"The Monk" could have been a great series for George Maharis
George Maharis gave a brilliant performance as Buz Murdock on "Route 66". For a short period in the 60's, all you could hear about was Maharis (sort of like Don Johnson or David Caruso in later years.) Maharis seemed to have a great future ahead of him. He had charisma and attitude to spare. In interviews, he seemed extremely sensitive and intelligent. When his movie career didn't quite take off, Maharis tried to return to series stardom-always a risky bet.
Blake Edwards had created three great TV detectives: Richard Diamond, Peter Gunn and Mr. Lucky. Blake Edwards' Gus Monk could have been another classic, stylish hero. (Vince Edwards turned the role down due to another commitment, but said he loved the script.) The problem with this pilot wasn't Maharis. He looked incredible and his personality meshed with Monk. Given time and good writing, Maharis could have given the role real depth, as he did with Buz Murdock.
The problem with this pilot was that producer Aaron Spelling just wasn't sharp enough. Maybe Herbert Brodkin ("Coronet Blue", "Shane") or David Susskind ("N.Y.P.D.") could have made it work. Or the great Blake Edwards.

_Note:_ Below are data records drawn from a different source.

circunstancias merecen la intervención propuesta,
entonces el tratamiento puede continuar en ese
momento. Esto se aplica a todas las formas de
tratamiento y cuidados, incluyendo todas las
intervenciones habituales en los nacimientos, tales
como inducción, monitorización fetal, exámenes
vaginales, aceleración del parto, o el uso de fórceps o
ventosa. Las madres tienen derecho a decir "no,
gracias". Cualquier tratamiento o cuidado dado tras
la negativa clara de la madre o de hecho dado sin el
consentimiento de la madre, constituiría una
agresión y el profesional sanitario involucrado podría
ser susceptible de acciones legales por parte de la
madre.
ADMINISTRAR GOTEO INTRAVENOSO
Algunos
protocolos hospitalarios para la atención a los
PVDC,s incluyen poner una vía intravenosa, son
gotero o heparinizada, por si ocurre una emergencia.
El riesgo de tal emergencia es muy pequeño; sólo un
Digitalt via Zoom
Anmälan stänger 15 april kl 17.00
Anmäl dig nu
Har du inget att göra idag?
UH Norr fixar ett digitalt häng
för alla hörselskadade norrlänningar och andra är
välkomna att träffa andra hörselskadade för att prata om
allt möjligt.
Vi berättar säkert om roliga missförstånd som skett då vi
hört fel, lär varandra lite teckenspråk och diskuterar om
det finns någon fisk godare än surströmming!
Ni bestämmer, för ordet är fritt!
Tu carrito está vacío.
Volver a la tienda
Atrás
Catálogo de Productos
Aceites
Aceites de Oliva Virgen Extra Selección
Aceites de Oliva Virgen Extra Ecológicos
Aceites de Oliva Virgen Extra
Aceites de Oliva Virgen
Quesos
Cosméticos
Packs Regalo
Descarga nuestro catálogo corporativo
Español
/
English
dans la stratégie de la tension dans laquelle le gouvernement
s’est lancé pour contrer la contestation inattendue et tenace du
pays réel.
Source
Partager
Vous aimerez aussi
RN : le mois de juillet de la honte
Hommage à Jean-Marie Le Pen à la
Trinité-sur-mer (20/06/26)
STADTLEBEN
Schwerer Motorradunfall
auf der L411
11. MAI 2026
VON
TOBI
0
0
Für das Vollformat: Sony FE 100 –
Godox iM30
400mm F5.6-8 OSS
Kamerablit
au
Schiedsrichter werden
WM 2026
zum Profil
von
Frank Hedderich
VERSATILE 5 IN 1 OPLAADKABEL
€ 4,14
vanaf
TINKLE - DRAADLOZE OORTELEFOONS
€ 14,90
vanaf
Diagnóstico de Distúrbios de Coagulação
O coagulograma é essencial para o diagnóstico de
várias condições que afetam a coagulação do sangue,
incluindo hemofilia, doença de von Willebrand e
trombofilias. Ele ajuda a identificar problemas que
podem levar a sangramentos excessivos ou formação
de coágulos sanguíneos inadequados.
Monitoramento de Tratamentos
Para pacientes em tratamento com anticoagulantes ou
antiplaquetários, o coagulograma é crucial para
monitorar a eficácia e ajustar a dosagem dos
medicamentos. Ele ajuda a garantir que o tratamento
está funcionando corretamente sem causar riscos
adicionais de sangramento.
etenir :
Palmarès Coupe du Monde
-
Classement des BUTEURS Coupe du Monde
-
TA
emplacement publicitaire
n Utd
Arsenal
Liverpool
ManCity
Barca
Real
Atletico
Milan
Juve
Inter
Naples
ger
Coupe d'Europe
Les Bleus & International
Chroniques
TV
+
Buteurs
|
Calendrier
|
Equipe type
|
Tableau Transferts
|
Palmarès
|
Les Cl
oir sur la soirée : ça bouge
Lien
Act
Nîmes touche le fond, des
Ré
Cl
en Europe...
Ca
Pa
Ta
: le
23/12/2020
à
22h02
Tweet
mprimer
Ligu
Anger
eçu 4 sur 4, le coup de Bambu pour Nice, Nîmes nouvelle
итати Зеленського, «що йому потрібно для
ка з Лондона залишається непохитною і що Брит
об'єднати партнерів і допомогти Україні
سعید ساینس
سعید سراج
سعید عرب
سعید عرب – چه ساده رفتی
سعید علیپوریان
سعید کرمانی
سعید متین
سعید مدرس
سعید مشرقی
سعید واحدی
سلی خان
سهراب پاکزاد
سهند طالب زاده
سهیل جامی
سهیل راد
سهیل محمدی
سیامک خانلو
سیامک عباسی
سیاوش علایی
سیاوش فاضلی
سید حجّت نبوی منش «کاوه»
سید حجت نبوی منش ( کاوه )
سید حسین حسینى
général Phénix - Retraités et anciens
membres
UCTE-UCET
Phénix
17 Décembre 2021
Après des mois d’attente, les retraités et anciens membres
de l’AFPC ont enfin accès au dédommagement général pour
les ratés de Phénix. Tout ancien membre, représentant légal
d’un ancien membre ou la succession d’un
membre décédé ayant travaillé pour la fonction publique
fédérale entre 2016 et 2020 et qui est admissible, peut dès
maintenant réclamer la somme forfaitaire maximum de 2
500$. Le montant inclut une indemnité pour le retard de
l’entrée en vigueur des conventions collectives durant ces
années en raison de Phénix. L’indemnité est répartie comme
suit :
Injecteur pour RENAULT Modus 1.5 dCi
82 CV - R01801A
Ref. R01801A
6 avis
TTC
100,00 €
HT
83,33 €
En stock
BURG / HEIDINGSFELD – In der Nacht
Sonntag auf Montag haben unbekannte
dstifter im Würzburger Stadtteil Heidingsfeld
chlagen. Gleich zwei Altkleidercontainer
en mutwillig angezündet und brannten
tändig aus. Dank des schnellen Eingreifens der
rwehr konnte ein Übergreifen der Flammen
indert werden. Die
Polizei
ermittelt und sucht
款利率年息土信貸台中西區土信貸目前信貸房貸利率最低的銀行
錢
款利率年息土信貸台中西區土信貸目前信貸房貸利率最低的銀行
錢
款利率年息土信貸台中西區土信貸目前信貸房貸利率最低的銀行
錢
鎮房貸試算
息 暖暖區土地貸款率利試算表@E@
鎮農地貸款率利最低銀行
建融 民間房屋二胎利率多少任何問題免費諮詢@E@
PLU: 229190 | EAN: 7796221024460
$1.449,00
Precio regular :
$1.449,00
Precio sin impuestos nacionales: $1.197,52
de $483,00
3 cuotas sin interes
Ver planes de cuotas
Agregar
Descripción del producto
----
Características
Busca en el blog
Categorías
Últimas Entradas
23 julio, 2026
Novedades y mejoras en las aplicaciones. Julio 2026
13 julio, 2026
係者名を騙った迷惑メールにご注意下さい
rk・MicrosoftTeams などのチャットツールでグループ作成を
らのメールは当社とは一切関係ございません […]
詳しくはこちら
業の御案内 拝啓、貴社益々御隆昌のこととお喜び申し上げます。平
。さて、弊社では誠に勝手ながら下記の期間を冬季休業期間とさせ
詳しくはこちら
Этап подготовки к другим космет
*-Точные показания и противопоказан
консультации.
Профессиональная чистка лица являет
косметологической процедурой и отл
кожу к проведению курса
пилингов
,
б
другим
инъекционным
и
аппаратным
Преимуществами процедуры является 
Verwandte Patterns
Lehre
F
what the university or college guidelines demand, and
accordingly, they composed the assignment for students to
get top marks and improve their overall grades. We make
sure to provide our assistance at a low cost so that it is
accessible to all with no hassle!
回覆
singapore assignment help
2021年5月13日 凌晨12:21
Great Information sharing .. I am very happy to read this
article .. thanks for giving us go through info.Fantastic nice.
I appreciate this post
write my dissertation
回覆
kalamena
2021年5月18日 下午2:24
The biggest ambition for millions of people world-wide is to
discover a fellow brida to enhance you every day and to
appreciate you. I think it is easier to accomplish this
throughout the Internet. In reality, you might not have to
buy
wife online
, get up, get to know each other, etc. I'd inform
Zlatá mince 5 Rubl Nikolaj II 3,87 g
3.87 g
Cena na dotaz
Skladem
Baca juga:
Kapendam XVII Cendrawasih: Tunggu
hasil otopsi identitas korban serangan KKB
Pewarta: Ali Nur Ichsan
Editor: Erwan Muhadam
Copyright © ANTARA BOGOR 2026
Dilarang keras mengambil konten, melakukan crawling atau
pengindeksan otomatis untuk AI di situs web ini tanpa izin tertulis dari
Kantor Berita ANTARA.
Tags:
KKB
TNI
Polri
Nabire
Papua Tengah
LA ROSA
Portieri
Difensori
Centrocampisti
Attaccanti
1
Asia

When "The Monk" didn't sell, Spelling came up with another series for Maharis called "The Most Deadly Game", a reworking of "Checkmate". The show was originally going to co-star Inger Stevens and Ralph Bellamy. Yvette Mimieux replaced Inger Stevens when she died. It was another viable premise and a fine cast, but again the execution was not as good as it should have been.
Amazingly the great George Maharis never had another series. One of Hollywood's true unsolved mysteries.